Sie meinen also, zuerst das Extrakt herzustellen, anschließend den Extraktionsmittel zu entfernen und schließlich das Produkt zu erhalten – dadurch ist die Reinheit des Produkts wohl nicht so hoch wie bei der Destillation, oder?
Die Trennung von Aminen von Wasser erfolgt in der Regel durch Extraktion. Wenn die Polarity sehr hoch ist, ist nur eine Anreicherung durch Vergärung möglich, gefolgt von Destillation
Danke. Zuerst wird es gesäuert und konzentriert, anschließend erfolgt die Destillation mit Base. Die Konzentration der dabei gewonnenen Amine erreicht jedoch nicht 80–90 %; daher muss die Flüssigkeit erneut konzentriert werden. Dafür werden insgesamt drei Verdampfer verwendet. Ist es möglich, wenn die Ausgangsflüssigkeit nicht konzentriert wird und nach dem Destillieren als Dampf direkt in die Mitte des Destillationskolbens eingeleitet wird – wobei der Boden des Kolbens aus Aminen besteht und die Oberseite aus Wasser –?

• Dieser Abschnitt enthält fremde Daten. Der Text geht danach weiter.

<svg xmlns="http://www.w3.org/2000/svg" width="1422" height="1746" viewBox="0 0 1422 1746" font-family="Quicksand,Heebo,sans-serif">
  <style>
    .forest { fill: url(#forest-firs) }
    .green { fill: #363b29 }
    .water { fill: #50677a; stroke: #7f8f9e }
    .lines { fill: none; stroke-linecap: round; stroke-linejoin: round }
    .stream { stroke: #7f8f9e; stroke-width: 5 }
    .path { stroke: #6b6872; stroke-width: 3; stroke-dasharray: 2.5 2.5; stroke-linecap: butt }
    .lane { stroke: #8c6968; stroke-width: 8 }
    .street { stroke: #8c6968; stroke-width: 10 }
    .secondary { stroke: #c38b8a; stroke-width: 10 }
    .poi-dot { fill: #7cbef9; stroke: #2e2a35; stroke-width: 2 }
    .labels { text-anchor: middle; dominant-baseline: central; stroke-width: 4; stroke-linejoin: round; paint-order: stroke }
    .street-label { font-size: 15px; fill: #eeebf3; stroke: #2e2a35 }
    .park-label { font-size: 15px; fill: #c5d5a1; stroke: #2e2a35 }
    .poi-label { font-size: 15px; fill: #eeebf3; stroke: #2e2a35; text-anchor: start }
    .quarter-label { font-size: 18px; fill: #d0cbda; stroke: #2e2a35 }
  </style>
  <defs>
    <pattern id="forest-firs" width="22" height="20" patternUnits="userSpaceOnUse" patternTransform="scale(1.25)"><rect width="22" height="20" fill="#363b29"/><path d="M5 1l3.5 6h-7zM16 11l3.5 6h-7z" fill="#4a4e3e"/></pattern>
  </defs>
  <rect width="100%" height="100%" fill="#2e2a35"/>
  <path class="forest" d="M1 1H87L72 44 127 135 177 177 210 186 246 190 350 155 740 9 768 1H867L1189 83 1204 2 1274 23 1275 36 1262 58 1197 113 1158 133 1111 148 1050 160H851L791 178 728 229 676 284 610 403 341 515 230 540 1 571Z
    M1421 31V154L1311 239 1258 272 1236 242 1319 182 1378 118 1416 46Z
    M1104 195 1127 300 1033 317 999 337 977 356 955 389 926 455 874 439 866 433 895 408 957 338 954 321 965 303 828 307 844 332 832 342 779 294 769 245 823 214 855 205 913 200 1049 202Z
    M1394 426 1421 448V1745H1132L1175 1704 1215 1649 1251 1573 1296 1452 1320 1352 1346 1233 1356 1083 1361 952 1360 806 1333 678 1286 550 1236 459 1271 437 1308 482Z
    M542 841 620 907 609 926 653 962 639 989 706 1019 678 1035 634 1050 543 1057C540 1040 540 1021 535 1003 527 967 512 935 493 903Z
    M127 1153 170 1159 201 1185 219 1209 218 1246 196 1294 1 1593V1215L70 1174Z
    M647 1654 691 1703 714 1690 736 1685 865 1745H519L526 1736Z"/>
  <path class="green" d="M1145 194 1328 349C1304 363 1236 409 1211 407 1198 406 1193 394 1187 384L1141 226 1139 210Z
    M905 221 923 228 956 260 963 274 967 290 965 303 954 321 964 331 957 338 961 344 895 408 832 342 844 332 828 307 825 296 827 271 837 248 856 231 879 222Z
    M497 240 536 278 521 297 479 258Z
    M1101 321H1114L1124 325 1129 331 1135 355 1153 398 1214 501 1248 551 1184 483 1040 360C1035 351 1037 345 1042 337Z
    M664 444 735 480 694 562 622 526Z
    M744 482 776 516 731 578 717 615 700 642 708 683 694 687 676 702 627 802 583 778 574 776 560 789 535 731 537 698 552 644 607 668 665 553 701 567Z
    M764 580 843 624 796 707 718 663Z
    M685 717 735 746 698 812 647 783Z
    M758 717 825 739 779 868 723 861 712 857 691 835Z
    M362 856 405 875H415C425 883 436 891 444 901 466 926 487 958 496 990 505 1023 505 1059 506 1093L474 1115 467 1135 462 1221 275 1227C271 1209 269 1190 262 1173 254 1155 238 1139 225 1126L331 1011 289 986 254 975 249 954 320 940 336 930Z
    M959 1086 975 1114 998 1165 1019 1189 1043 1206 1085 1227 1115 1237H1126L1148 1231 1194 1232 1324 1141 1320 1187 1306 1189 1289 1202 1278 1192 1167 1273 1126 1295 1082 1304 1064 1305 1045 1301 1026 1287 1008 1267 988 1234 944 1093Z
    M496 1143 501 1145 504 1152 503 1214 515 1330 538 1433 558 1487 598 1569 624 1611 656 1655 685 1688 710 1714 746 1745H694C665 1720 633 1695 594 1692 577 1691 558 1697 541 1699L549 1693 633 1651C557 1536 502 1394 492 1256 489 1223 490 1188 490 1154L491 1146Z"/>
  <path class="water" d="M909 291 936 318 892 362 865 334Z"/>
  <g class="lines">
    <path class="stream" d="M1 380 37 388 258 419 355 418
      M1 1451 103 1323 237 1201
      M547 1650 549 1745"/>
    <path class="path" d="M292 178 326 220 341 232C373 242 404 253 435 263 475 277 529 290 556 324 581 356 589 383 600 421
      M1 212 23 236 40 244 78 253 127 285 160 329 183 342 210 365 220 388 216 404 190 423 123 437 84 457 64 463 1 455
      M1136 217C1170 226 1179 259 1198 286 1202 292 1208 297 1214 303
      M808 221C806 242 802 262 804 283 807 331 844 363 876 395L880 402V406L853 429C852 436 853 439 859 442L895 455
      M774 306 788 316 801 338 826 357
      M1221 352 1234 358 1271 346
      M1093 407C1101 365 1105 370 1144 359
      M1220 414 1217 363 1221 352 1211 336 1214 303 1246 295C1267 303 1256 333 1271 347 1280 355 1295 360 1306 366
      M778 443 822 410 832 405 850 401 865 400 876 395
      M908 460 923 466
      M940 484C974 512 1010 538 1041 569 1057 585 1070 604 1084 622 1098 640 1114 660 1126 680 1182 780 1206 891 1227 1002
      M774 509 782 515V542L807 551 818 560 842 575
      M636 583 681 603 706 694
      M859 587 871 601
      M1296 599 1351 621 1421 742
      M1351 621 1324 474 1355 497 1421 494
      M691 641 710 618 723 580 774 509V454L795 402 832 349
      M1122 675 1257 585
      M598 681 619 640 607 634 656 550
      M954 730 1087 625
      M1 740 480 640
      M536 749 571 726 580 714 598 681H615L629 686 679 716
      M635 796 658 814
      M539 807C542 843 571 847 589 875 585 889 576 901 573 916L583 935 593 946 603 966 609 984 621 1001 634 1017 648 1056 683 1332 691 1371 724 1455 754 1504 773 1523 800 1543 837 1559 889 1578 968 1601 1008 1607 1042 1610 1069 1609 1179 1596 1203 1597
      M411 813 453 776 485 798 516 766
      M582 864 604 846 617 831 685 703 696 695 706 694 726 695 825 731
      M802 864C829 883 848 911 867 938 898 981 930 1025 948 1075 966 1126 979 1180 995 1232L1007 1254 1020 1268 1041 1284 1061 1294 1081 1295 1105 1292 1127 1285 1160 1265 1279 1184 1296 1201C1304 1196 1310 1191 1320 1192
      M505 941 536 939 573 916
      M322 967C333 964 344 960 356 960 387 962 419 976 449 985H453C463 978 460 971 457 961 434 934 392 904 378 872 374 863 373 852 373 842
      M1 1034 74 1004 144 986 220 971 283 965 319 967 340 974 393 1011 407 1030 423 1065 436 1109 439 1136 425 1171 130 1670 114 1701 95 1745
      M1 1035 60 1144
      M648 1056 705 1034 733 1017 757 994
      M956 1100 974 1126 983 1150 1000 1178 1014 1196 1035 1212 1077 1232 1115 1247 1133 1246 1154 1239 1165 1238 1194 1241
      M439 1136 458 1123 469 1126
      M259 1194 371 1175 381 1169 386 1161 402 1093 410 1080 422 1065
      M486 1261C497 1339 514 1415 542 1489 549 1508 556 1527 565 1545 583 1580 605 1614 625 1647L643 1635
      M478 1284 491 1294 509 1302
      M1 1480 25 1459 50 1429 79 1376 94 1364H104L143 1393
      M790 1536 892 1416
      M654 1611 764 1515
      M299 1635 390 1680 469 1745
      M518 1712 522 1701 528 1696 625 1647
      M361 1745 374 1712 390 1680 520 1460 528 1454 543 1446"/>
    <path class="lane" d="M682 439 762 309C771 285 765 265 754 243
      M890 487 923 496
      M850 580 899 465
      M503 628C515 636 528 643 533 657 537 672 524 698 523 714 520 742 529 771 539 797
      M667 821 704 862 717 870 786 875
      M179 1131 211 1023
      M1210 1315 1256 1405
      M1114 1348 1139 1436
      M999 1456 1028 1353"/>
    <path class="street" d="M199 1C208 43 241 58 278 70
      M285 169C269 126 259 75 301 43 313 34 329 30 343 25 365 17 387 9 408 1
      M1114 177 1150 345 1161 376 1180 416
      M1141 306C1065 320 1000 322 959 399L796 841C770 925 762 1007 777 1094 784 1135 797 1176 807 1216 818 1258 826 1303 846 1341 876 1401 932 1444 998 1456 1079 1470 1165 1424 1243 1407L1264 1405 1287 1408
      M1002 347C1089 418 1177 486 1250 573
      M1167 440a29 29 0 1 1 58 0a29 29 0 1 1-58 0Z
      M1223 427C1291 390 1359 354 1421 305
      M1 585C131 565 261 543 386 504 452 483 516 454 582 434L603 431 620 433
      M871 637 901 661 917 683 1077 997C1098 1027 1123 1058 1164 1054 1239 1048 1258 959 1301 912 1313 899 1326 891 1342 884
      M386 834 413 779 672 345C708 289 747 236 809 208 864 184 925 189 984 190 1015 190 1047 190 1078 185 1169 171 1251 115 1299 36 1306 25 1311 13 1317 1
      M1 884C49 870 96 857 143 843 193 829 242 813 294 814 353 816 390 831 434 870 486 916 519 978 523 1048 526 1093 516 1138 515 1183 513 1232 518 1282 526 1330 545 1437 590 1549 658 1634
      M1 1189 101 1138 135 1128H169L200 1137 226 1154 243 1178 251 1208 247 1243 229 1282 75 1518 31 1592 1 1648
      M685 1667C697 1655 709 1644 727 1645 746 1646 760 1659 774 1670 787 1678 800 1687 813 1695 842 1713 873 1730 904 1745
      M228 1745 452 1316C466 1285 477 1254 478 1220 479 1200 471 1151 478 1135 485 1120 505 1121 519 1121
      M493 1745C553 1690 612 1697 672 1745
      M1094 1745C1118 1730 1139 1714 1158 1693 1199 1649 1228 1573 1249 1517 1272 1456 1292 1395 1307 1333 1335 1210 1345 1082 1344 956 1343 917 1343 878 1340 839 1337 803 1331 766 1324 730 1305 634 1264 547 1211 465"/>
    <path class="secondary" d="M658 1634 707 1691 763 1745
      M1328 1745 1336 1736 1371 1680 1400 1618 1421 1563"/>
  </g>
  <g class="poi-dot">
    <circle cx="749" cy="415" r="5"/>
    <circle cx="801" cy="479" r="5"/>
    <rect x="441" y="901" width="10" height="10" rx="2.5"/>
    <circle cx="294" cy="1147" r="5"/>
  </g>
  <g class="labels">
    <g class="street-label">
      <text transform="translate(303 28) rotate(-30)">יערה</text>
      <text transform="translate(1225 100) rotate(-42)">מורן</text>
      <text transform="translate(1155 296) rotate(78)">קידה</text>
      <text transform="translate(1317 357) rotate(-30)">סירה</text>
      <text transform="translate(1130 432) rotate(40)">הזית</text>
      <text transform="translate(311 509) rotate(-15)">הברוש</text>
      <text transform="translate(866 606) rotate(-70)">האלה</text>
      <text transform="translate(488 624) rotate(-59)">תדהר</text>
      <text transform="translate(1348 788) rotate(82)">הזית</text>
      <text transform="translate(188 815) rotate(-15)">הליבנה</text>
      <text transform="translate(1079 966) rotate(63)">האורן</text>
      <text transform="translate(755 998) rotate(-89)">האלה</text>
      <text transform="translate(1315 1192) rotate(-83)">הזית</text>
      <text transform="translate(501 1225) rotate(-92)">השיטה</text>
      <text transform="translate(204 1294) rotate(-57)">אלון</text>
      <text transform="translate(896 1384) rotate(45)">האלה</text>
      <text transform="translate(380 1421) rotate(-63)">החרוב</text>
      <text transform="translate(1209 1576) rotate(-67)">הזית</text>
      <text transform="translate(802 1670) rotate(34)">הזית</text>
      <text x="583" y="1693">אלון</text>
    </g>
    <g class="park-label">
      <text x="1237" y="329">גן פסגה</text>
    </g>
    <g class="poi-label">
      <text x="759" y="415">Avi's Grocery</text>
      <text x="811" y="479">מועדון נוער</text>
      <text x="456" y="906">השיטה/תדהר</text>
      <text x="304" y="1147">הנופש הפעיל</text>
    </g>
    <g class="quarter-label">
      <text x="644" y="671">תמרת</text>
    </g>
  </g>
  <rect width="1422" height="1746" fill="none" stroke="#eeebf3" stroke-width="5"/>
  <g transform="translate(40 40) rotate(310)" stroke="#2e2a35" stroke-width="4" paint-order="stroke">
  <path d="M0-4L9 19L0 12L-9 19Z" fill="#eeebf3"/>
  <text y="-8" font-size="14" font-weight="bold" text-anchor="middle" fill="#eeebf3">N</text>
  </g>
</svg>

Nach dem Eintritt in den Destillationskolben kann man auch nicht garantieren, dass die Konzentration der Amine sehr hoch ist – vermutlich muss sie noch weiter konzentriert werden. Es kommt hauptsächlich darauf an, welche Ausrüstung die geringsten Anschaffungskosten hat
Ich habe noch nie versucht, aromatische Amine durch Destillation zu trennen – es sollte aber möglich sein. Allerdings ist die relative Dampfdruckkraft von mehrkohlenstoffhaltigen Aminen im Vergleich zu Wasser nicht sehr hoch. Dadurch kann die Höhe des Destillationskolbens ziemlich groß werden. Früher wurde dazu meist Petroleumether mit niedrigem Siedepunkt verwendet. Sie können es gerne mit Destillation versuchen – bei der Erhitzung von Aminen entstehen leicht viele Verunreinigungen. . . . . Amine, die auf 8–90 konzentriert sind, können mit Natriumsulfat oder Calciumoxid entwässert und gefiltert werden
Wie hoch ist in der Regel das Problem mit dem Zutritt der Stoffe in die Destillationskolonne? Ist es ausreichend, sie nur vorzuheizen, oder müssen die Amine und Wasser zuerst in Dampf umgewandelt werden, bevor sie in die Kolonne gelangen können?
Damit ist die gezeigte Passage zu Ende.